Problem 1. Prove that a ring $R$ is a PID iff it is a UFD in which $\gcd(a,b)\in\langle a, b\rangle$ for every non-zero $a,b\in R$.

Problem 2. (Selick) In a ring $R$, and element $x$ is called "nilpotent" if for some positive $n$, $x^n=0$. Let $\eta(R)$ be the set of all nilpotent elements of $R$.

1. Prove that if $R$ is commutative then $\eta(R)$ is an ideal.
2. Give an example of a non-commutative ring $R$ in which $\eta(R)$ is not an ideal.

Problem 3. (comprehensive exam, 2009) Let $A$ be a commutative ring. Show that a polynomial $f\in A[x]$ is invertible in $A[x]$ iff its constant term is invertible in $A$ and the rest of its coefficients are nilpotent.

Problem 4. (Lang) Show that the ring ${\mathbb Z}[i]=\{a+ib\colon a,b\in{\mathbb Z}\}\subset{\mathbb C}$ is a PID and hence a UFD. What are the units of that ring?

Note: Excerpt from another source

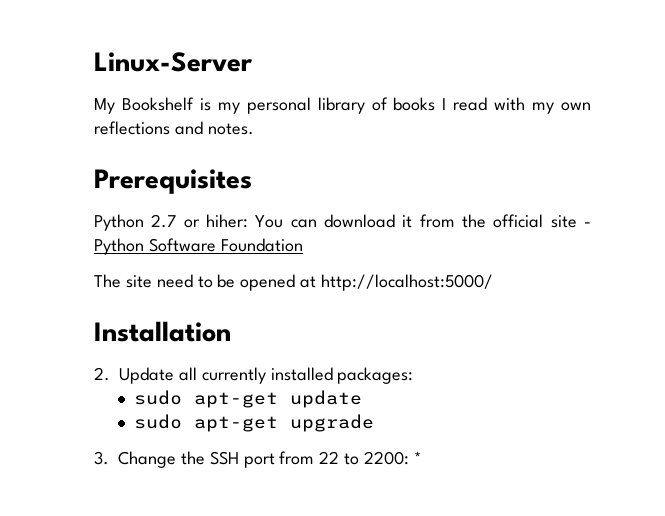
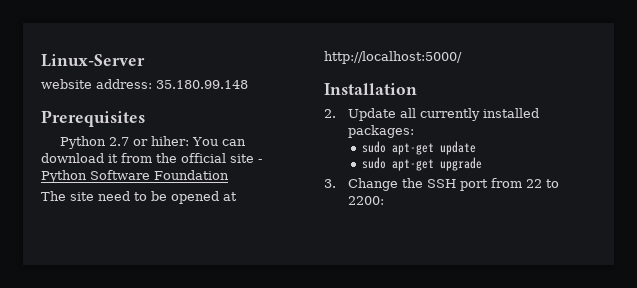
[94,97,592,114] [94,121,254,135] My Bookshelf is my personal library of books I read with my own reflections and notes. -> [41,79,248,89] website address: 35.180.99.148
[413,451,422,464] * -> (385, 200) none

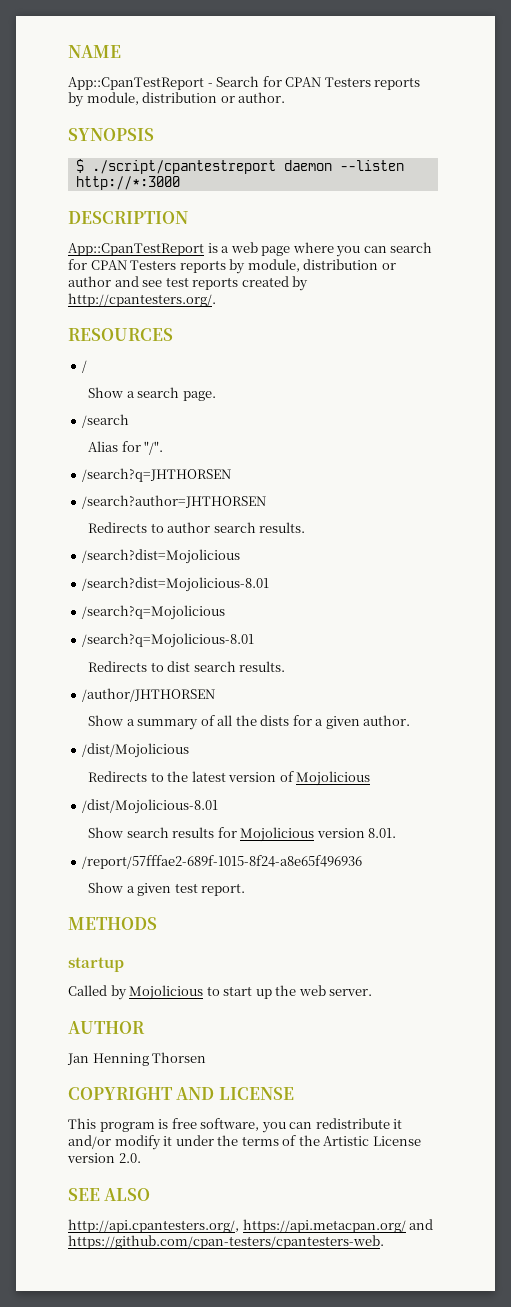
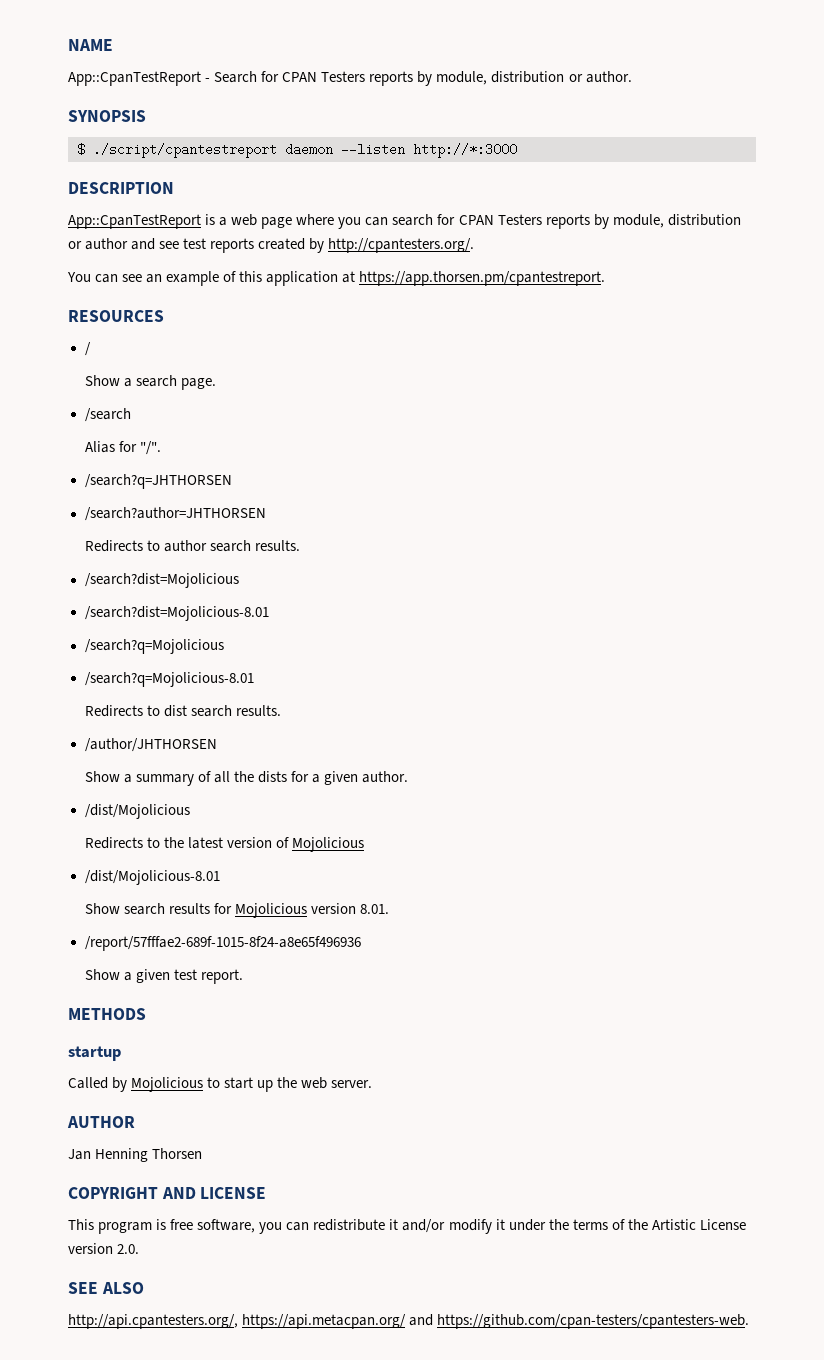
(216, 300) none -> [67,271,606,286] // You can see an example of this application at https://app.thorsen.pm/cpantestreport.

Problem 5. (Dummit and Foote) In ${\mathbb Z}[i]$, find the greatest common divisor of $85$ and $1+13i$, and express it as a linear combination of these two elements.

Problem 6. (Hard!) Show that the quotient ring ${\mathbb Q}[x,y]/\langle x^2+y^2-1\rangle$ is not a UFD.